Although she puts away the hijab at home, Ebrahim said she has worn the veil in public since college.

Her father was alarmed.

"My dad was like, 'What? Oh my God. How are you going to get a job? How are you going to get a husband?'" she said.

She did find a husband after college, and he also warned her against wearing the garment following the terrorist attacks of Sept. 11, 2001. He feared for her safety.

But Ebrahim continued to wear the hijab, saying that it was a part of her identity.

She said that while she initially felt "horror" after witnessing the attacks, she also feared the ensuing backlash against Muslims in America. She said many Muslims believe conspiracy theories in order to avoid any association with the attacks.

"Psychologically we want to remove ourselves," she said.
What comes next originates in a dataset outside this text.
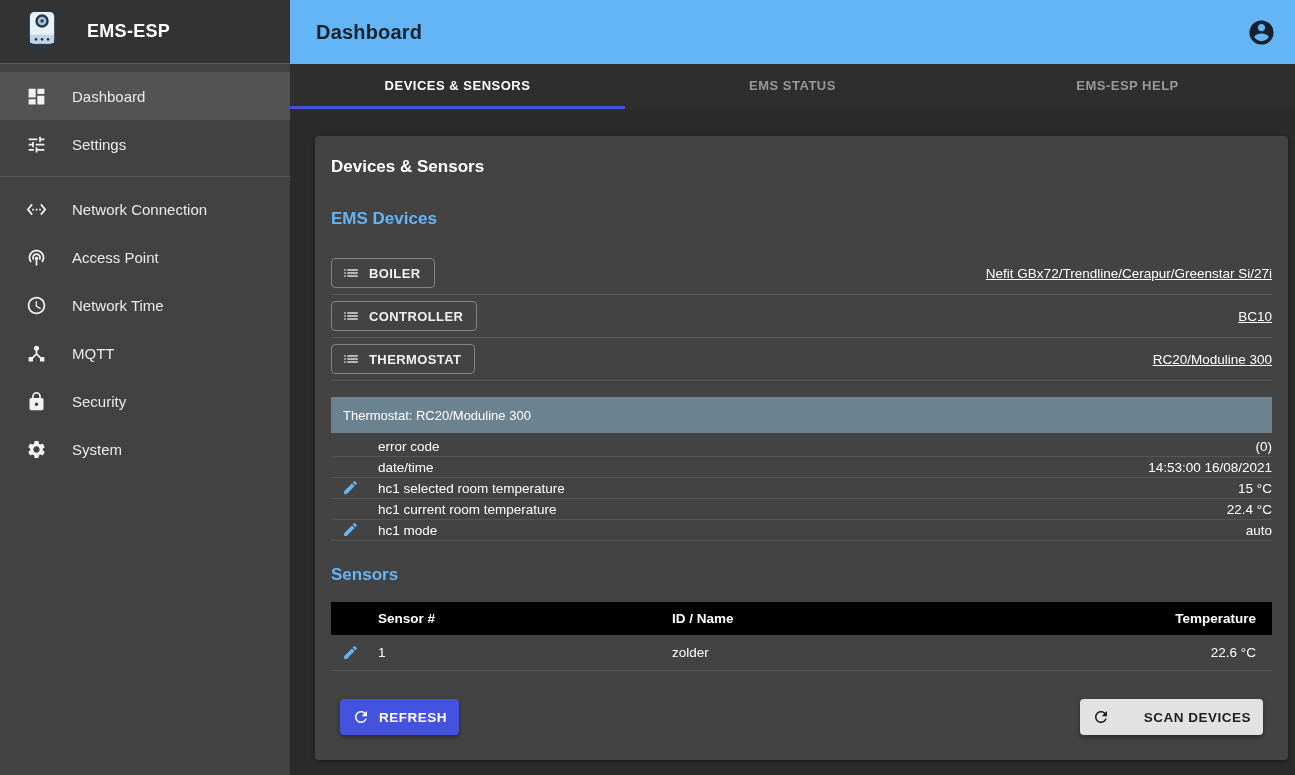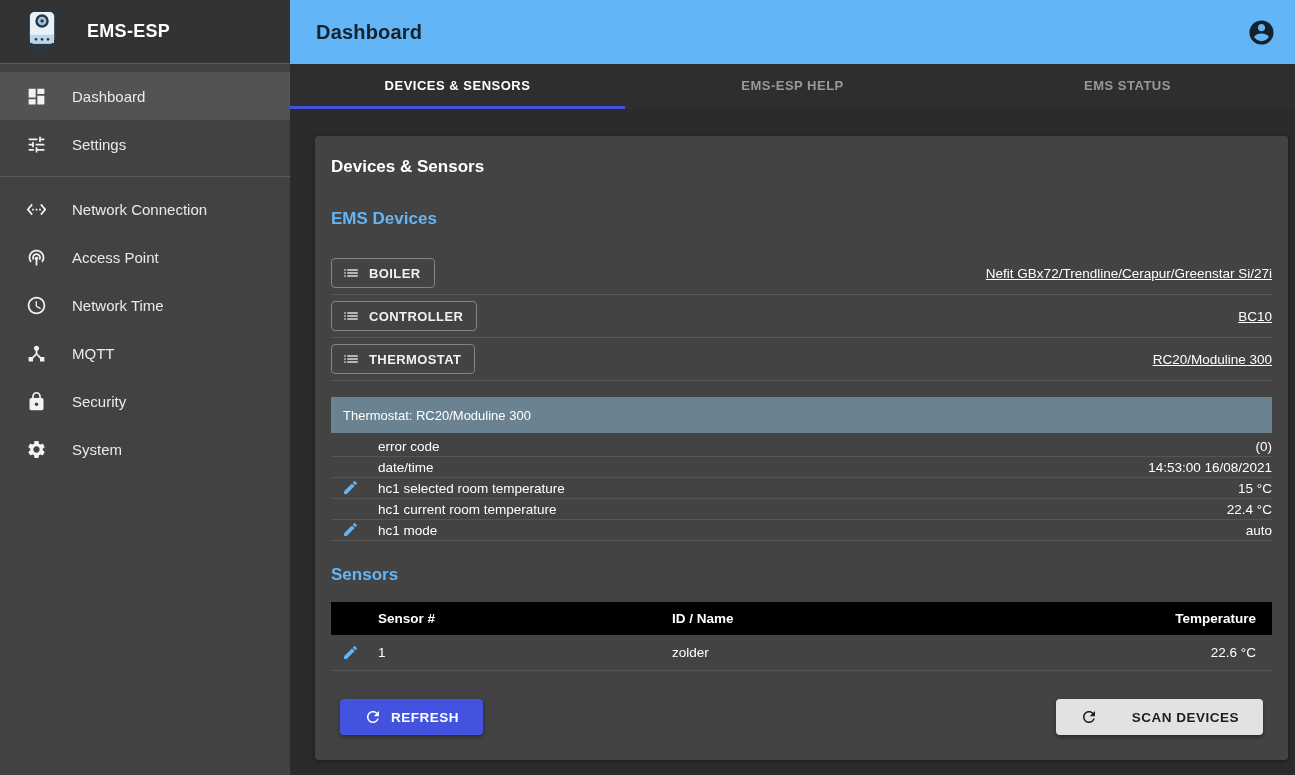"EMS-ESP HELP" div.tab { order: before "EMS STATUS" -> after "EMS STATUS" }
Her book uses comic illustrations to take a light-hearted look at a subject that attracts much political attention. Her first reason for covering up? "I don't need a bluetooth. I just stick my cell phone in my hijab."

Ebrahim said that while wearing the hijab has always been a choice for her, there are governments, societies and families that force women to cover up. But she said that as an American, "I believe that we are forced to uncover."

Students challenged the speaker on several points. One said that by wearing brightly-colored hijabs, sometimes with sequins, Muslim women draw as much attention to themselves as they would without the head covering.

Ebrahim responded that Muslim women have different reasons for covering up, and while some may wear the hijab out of religious devotion, others wear it for fashion.

Another said that Ebrahim, who had described herself as a nonconformist earlier, was actually conforming to the religious preference of her parents.

Ebrahim said that she came to her religious convictions on her own terms.